I spent much of yesterday and this morning, trying to understand the subtleties of using regex's in pattern matching.
Ended up making a list of pitfalls to my colleagues, in order to keep our code fresh and working in the future, as well. The problem seems to be, quite a lot is left to the runtime, which is counter to the overall goals of the Scala language. So I wonder if something can be done about this in Scala language development.
Sample code:
val Re = """.*cd""".r
val tmp=
"abcd" match {
case Re() => 0 // gets here if no captures
case Re(_) => 1 // gets here if there's one capture
case Re(_,_) => 2 // gets here if there's two captures
case _ => -1
}
tmp shouldBe 0
This compiles, and runs.
In any use case I can think of, a regex would always have a pre-determined number of capture groups (0 or more).
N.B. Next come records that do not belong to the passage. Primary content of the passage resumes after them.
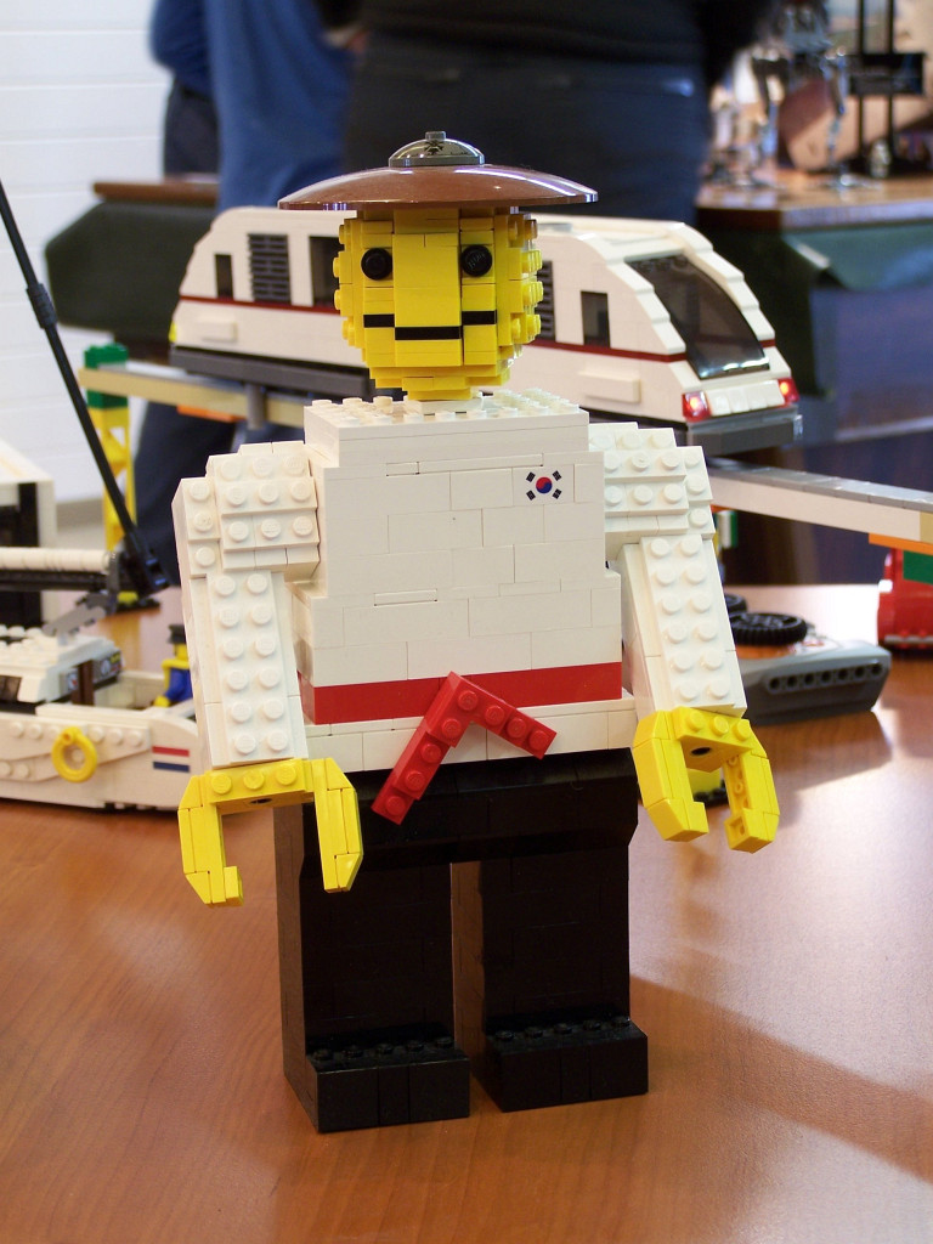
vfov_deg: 26.0
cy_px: 622
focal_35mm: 75
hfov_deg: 19.6
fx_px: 2695
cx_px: 466
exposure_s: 1/4
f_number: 3.2
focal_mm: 12.4
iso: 80
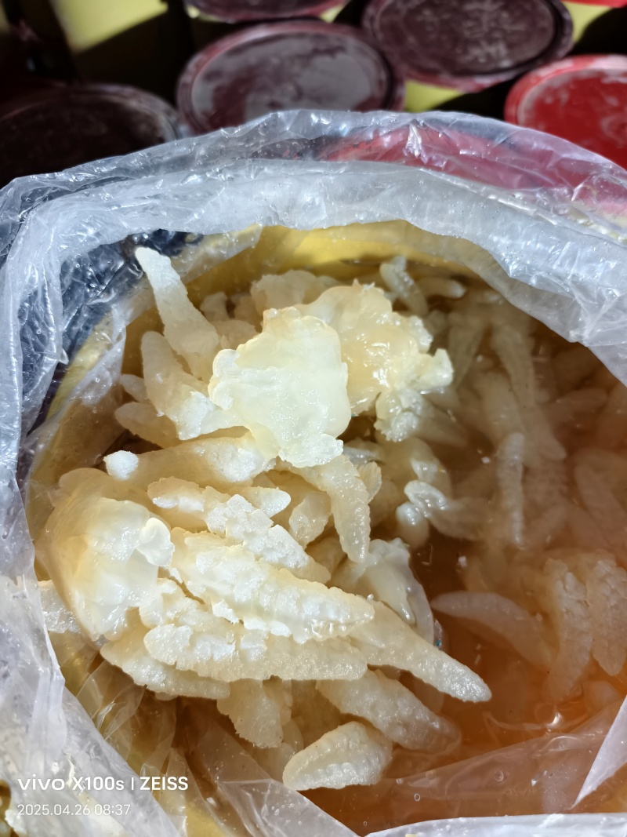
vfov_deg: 73.9
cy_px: 418
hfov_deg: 58.9
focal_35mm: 23
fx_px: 556
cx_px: 314
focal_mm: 5.6
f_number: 1.57
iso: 1852
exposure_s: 1/33.3
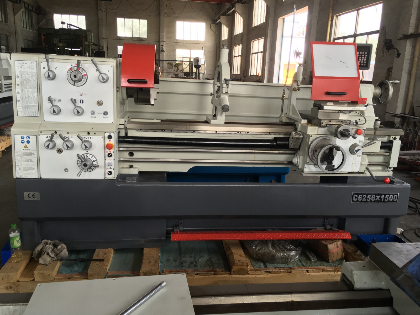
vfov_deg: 48.2
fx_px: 352
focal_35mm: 29
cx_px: 210
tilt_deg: -13.3
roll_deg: -2.6
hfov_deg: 61.7
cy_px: 158
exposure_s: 1/100
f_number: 2.2
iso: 32
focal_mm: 4.15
If the compiler knows this number, it could err on the cases that would never be matching.
Let's modify the code a bit:
val Re = """.*(c)d""".r
val tmp=
"abcd" match {
case Re() => ...
}
I've added a capture group but am only matching against a no-catch extractor. This compiles, and runs, without any warnings, but the match will never happen (since there's no 'Re(_)' case). If the compiler knew the number of captures in a 'Regex' it would not compile such code.
Is doing such an improvement (more compile time checks in using Regex's in pattern matching) possible, in the future Scala versions?
- Asko Kauppi